Liver damage and regeneration – 20 years of liver research in the Collaborative Research Centers 575 and 974

Due to their high prevalence, liver diseases are of great clinical and socio-economic importance. Liver diseases are frequently chronic and are systemically relevant because they can affect the function of other organ systems. Apart from prophylactic measures, therapeutic approaches are required which target at the molecular and cell biological level the pathogenetic events which lead to liver damage and accompanying extrahepatic manifestations, and simultaneously support liver regeneration. The events that lead to the restoration of liver tissue after injury at the molecular, cellular, organ and systemic level are complex and incompletely understood. They involve not only the proliferation of hepatocytes and, if necessary, the recruitment of stem/progenitor cell compartments, but also a multitude of other factors that control and influence the regenerative process in the liver. Such factors include cytokines, chemokines and growth factors, cell hydration, mechanical forces, organic osmolytes, extracellular matrix constituents, complement factors, bile salts and liver pathogens. Since many of these factors are also involved in the pathogenesis of liver damage, it becomes clear that liver damage and regeneration are closely interrelated.

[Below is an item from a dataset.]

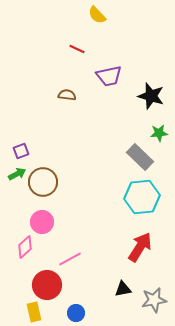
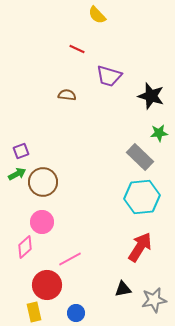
purple trapezoid: rotated 28 degrees clockwise
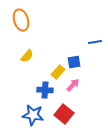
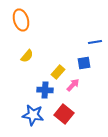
blue square: moved 10 px right, 1 px down
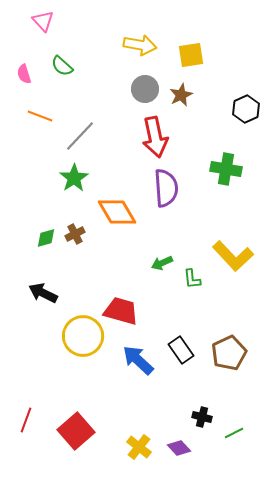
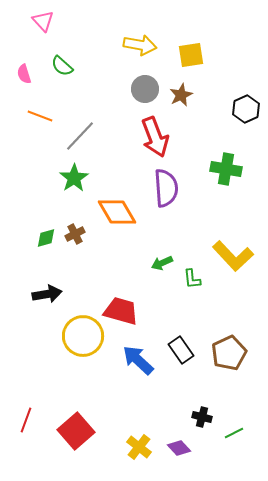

An indispensible prerequisite for the understanding of liver damage and regeneration is an indepth knowledge about liver function under physiological and pathological conditions, This was addressed in two consecutive Collaborative Research Centers (CRC), i.e. the CRCs 575 and 974 funded by the Deutsche Forschungsgemeinschaft (DFG). The CRC 575 „Experimental Hepatology“ was established in 2001 and ended in December 2011 after its maximal funding period, and already in January 2012 the CRC 974 „Communication and System Relevance in Liver Injury and Regeneration“ started its work, which ended in 2021. This allowed for an uninterrupted and highly successful interdisciplinary liver research at the Heinrich Heine University Düsseldorf over a period of more than 20 years. Major achievements and discoveries in the CRCs 575 and 974 were the identification of liver cell volume as a dynamic parameter, which controls various aspects of liver function by means of mechanosensing and -signaling pathways. Mechanosensing by sinusoidal endothelial cells and hepatic stellate cells was established as an important trigger for liver regeneration. Hepatic stellate cells were identified as mesenchymal stem cells and the space of Disse as a stem cell niche. A nowadays widely accepted model for the pathogenesis of hepatic encephalopathy has been developed. Further discoveries include enforced viral replication, novel aspects on hepatic ammonia handling and on hepatobiliary transport, the role of bile acid receptors in health and disease, and the role of cytokine signaling for liver damage and regeneration. In collaboration with other partners several human diseases were described for the first time, such as congenital glutamine synthetase deficiency, taurine transporter (TAUT) deficiency and antibody-induced BSEP deficiency. Essential for the success of the CRCs was the interdisciplinary approach, which brought together the expertises of clinical hepatology, neurology, immunology, cell and molecular biology, biochemistry, protein and structure chemistry and molecular dynamics simulations.

The present Highlight Issue of Biological Chemistry provides reviews on some topics of the CRCs, and we thank the DFG for continued support and the possibility to train young scientists in the integrated research training group and to bring them into contact with the international scientific community. Finally we are grateful to the support by the editorial staff of Biological Chemistry, in particular to the Managing Editor Torsten Krüger.